Locate the line that contains "d'explications, cette variété" in the entries below, then repeat it and every following line through the line that contains "Ciclone-bomba: veja regiões", exactly, and no others.

▼▼▼

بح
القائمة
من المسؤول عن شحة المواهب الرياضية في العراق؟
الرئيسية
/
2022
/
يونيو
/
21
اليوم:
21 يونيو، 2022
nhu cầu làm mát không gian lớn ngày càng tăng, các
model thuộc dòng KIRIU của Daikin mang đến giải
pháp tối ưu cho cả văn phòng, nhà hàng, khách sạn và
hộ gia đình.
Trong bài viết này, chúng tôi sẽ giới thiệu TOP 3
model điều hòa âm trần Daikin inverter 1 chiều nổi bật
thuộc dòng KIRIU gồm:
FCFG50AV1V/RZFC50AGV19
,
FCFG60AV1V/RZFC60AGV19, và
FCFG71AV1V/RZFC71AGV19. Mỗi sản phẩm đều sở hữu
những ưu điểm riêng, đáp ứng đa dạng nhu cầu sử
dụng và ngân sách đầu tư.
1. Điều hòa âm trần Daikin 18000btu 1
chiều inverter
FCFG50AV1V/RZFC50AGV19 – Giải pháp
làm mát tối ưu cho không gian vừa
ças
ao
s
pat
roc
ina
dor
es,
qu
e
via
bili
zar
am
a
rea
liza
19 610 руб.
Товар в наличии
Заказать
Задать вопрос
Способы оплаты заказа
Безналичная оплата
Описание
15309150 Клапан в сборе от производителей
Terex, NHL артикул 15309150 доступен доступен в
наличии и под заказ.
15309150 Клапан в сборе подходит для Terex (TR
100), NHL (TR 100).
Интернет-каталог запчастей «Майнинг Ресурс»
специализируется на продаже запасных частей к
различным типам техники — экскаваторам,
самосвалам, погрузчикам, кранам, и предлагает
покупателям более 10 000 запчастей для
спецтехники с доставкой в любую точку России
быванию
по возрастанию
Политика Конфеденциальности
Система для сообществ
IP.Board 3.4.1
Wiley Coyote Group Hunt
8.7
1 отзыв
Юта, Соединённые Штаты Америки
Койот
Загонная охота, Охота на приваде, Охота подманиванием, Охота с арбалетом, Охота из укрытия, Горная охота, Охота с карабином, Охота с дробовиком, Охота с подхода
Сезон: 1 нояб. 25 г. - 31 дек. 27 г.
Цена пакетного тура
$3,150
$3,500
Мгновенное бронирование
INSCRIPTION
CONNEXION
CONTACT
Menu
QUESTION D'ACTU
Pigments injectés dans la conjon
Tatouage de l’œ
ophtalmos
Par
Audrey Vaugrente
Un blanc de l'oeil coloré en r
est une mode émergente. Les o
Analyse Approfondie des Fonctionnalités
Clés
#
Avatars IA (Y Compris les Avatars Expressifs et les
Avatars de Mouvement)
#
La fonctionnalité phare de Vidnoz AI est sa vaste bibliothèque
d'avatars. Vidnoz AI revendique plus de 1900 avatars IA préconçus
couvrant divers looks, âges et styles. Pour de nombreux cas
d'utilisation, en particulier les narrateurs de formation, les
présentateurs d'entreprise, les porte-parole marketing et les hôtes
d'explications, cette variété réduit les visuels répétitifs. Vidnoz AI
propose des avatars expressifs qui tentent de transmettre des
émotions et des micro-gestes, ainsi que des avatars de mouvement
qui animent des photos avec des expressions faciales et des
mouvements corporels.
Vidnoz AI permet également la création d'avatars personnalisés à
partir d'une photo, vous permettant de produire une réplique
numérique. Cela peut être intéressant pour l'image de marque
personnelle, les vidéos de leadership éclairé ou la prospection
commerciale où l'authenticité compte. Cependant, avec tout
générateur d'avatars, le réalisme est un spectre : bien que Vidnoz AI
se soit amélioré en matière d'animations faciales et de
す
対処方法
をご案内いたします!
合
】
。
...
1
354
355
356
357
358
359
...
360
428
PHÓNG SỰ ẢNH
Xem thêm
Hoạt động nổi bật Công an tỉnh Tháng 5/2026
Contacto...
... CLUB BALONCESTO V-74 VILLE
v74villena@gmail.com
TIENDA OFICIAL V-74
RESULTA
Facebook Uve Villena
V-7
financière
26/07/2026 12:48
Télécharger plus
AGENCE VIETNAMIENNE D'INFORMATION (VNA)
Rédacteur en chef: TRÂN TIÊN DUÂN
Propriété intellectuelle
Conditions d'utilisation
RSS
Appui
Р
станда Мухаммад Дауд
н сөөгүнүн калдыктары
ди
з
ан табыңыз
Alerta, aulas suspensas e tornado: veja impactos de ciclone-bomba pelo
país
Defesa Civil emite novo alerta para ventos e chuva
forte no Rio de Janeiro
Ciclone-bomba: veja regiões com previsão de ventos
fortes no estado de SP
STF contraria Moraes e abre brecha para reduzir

▲▲▲

* **Exercise response**:
d'explications, cette variété réduit les visuels répétitifs. Vidnoz AI
propose des avatars expressifs qui tentent de transmettre des
émotions et des micro-gestes, ainsi que des avatars de mouvement
qui animent des photos avec des expressions faciales et des
mouvements corporels.
Vidnoz AI permet également la création d'avatars personnalisés à
partir d'une photo, vous permettant de produire une réplique
numérique. Cela peut être intéressant pour l'image de marque
personnelle, les vidéos de leadership éclairé ou la prospection
commerciale où l'authenticité compte. Cependant, avec tout
générateur d'avatars, le réalisme est un spectre : bien que Vidnoz AI
se soit amélioré en matière d'animations faciales et de
す
対処方法
をご案内いたします!
合
】
。
...
1
354
355
356
357
358
359
...
360
428
PHÓNG SỰ ẢNH
Xem thêm
Hoạt động nổi bật Công an tỉnh Tháng 5/2026
Contacto...
... CLUB BALONCESTO V-74 VILLE
v74villena@gmail.com
TIENDA OFICIAL V-74
RESULTA
Facebook Uve Villena
V-7
financière
26/07/2026 12:48
Télécharger plus
AGENCE VIETNAMIENNE D'INFORMATION (VNA)
Rédacteur en chef: TRÂN TIÊN DUÂN
Propriété intellectuelle
Conditions d'utilisation
RSS
Appui
Р
станда Мухаммад Дауд
н сөөгүнүн калдыктары
ди
з
ан табыңыз
Alerta, aulas suspensas e tornado: veja impactos de ciclone-bomba pelo
país
Defesa Civil emite novo alerta para ventos e chuva
forte no Rio de Janeiro
Ciclone-bomba: veja regiões com previsão de ventos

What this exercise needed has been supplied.